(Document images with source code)
★ ★ ★ ★ ★
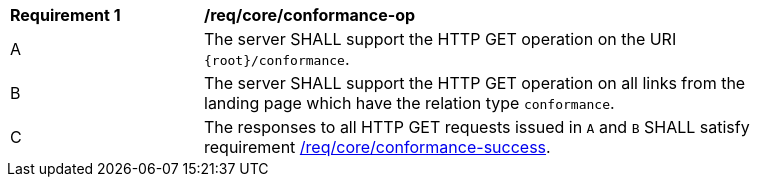 [[req_core_conformance-op]]
[width="90%",cols="2,6a"]
|===
^|*Requirement {counter:req-id}* |*/req/core/conformance-op* 
^|A |The server SHALL support the HTTP GET operation on the URI `{root}/conformance`.
^|B |The server SHALL support the HTTP GET operation on all links from the landing page which have the relation type `conformance`.
^|C |The responses to all HTTP GET requests issued in `A` and `B` SHALL satisfy requirement <<req_core_conformance_success,/req/core/conformance-success>>.
|===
★ ★ ★ ★ ★
EXERCISE: Copy out the data verbatim, excluding the pictures.

EXERCISE OUTPUT:
 [[req_core_conformance-op]]
[width="90%",cols="2,6a"]
|===
^|*Requirement {counter:req-id}* |*/req/core/conformance-op* 
^|A |The server SHALL support the HTTP GET operation on the URI `{root}/conformance`.
^|B |The server SHALL support the HTTP GET operation on all links from the landing page which have the relation type `conformance`.
^|C |The responses to all HTTP GET requests issued in `A` and `B` SHALL satisfy requirement <<req_core_conformance_success,/req/core/conformance-success>>.
|===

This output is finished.